I just got a 1997 Nissan Altima. It's been over a year for the other owner to replace the spark plugs. Went to my local AutoZone and ask what brand name of spark plugs they use for a Nissan Altima. They told me NGK. I said great, I'd like the NGK Iridiums then. He told me not to buy those. Only buy the NGK Copper. 

Then he went on to tell me the NGK Iridiums are not made for the ignition system in my car. If I put those in then I will lose power and lower my gas mileage. He told me to ONLY buy the NGK Copper spark plugs. Not even the Platinums would work either. 

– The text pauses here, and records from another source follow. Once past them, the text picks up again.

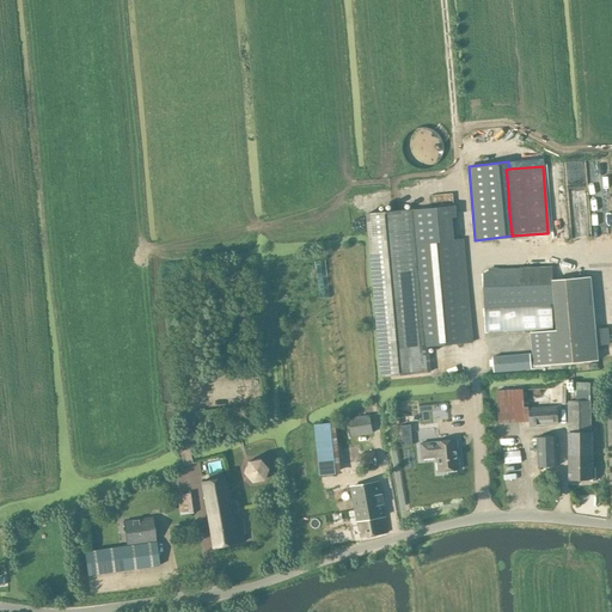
[(404,210),(408,244),(452,240),(448,207),(404,210)]
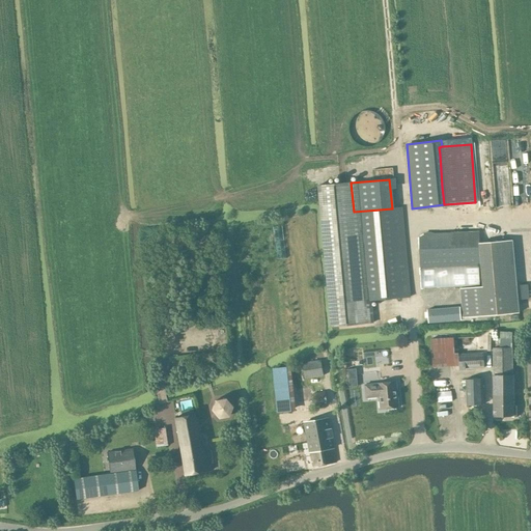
[(351,183),(318,186),(332,327),(373,323),(371,301),(410,297),(401,207),(392,208),(354,212),(351,183)]
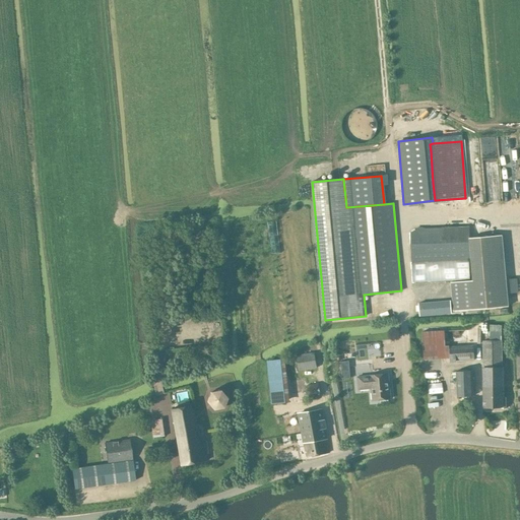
[(469,257),(469,245),(469,238),(469,226),(410,229),(411,260),(469,257)]
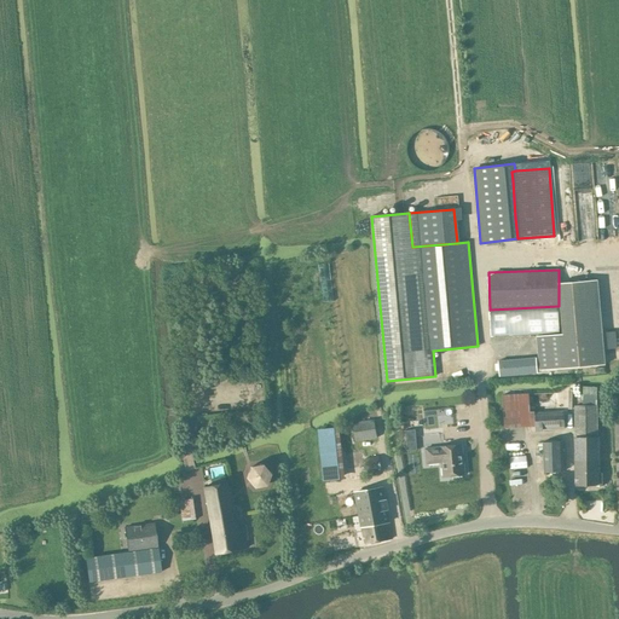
[(559,283),(559,291),(562,334),(536,336),(539,370),(605,364),(597,279),(559,283)]
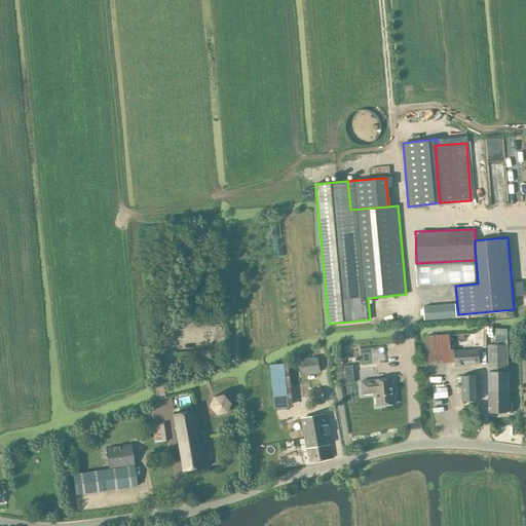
[(475,283),(474,263),(416,265),(417,286),(475,283)]
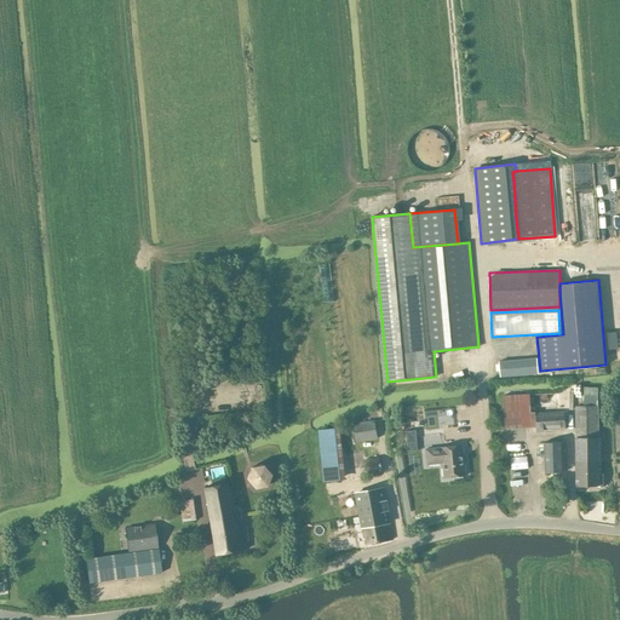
[(538,359),(499,362),(500,377),(539,373),(538,359)]
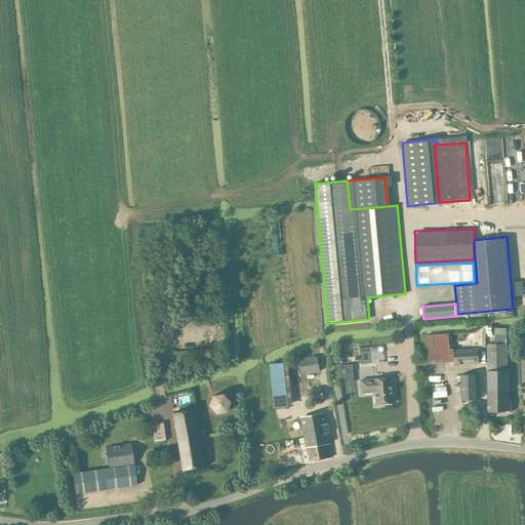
[(428,363),(453,362),(452,350),(449,350),(448,333),(426,334),(428,363)]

Is there any truth to this? I hope someone here can help out. Thank you.


----------



## smj999smj (Jan 1, 2006)

In the 2001 Altimas, which had basically the same KA24DE engine, NGK Laser Platinum spark plugs came installed from the factory. So, what your Autozone guy is telling you is complete nonsense! The original spark plug in your 97 Altima was the NGK V-power #BKR5E-11, which was a copper core spark plug with a "V" on the center electrode. It's a good plug and inexpensive and should be changed at 30,000 mile intervals. NGK offers two platinum type spark plugs and two iridium type spark plugs for your vehicle. The G-platinum and Iridium IX are NGK's economy platinum and iridium plugs, good for 60,000 miles. The Laser platinum is good for 105,000 miles and the OE Laser Iridium is good for up to 120,000 miles. The differance between the economy platinum and iridium plugs versus the "Laser" plugs is that the "Laser" plugs use platinum center electrodes with platinum ground electodes (and iridium center with iridium ground), whereas the G-plats use a platinum center electrode with a platinum pad welded to the ground electrode (IX's use an iridium center with an iridium pad welded to the ground electrode). Of course, with each level, the price of the plug increases. Copper core plugs run in the $2-3 range, G-plats and IX's run in the $4-7 range and the Laser plugs run in the $10-15 range. You can look up the list of available NGK spark plugs for your engine (all of which will work) by using the "part locator" on NGK's website:

NGK Spark Plugs USA


----------



## linuxguy0481 (Mar 4, 2013)

@SMJ: Thank you for explaining that. I knew it was BS that the AutoZone employee told me. I mean if a 1997 Nissan Altima only could use a NGK Copper core spark plug. Nobody would want to buy that car. I will be buying my NGK Iridium Spark plugs from either RockAuto or Ebay. AutoZone would be too much money. 

Next time someone tells me that. I will say "NOPE! Not true!


----------



## smj999smj (Jan 1, 2006)

I usually get them from Advanced Auto Parts. They are usually cheaper there (especially if they have a discount code for an online purchase then pick them up at the local store) than the price of Rockauto including the shipping. I buy a lot of stuff from Rockauto and they have great prices and selection, but the shipping cost has to be figured in.


----------